Baruch Spinoza, el Anticristo

Mientras Cambridge y Oxford solo inscribían en sus programas a estudiantes anglicanos, y la Sorbona a católicos, Leiden recibía a todos por igual, de ahí que en esa ciudad no tardara en iniciarse una intensa vida científica y filosófica. Allí buscaron refugio Spinoza, Descartes y muchos otros disidentes religiosos menos conocidos. El filósofo francés Pierre Bayle había abierto el camino a un nuevo enfoque moral. Cuando escribió que una república de ateos no sería en absoluto menos moral que un estado religioso, sacudió los cimientos del orden europeo. ¿Puede una persona sin Dios ser moral? Se preguntó. Y zanjó esta cuestión con gran soltura: no es más extraño que un ateo lleve una vida virtuosa que un cristiano que comete toda clase de delitos. En su diccionario incorporó al pensador judío holandés Baruch Spinoza quien basa todo su pensamiento moral en una hipótesis matemática. Dios es infinito, no puede dividirse, por lo tanto lo es todo. Es lo único que podemos sentir y pensar. Pero su enfoque que utiliza la teología contra sí misma fue visto con recelo, fue exiliado de su comunidad y su obra prohibida. El comerciante Willem van Blijenburgh opinaba que su obra “estaba repleta de abominaciones…que deben resultar repugnantes a toda persona sensata”, mientras que otro crítico dijo que su Tractatus-Logico-Philosophicus “era un libros salido directamente del infierno”.
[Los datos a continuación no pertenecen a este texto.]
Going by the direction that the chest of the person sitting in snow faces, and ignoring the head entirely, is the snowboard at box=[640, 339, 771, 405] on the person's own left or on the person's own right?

¿Qué lección nos deja la Pequeña Edad de Hielo?

Donde Blom no es nada sutil ni descentrado es en el epílogo. Al igual que los que vivieron en la primera Edad de Hielo, escribe, tendremos que reinventar nuestras prácticas y metáforas económicas para subsistir tras el nuevo cambio climático que se avecina. Y apremia: somos la primera generación de la historia que tiene una concepción relativamente clara de lo que legará al futuro, “nos convendría, pues, aplicar a las fuertes sacudidas que se avecinan el privilegio que nos ha concedido la evolución: la capacidad de planificar. Hoy sabemos que el cambio climático que nos espera tiene su origen en el desarrollo industrial y que si reaccionamos rápido y con decisión, podemos, como mínimo, hacer que sus consecuencias, aún no calculables, sean menos catastróficas”. Blom nos habla con cierto tono de sentencia moral que deja fuera las dudas y que además otorga al hombre la capacidad divina de solucionarlo casi todo, algo que habría espantado a varios de los pensadores cuyas vidas y pensamiento destaca en esta libro.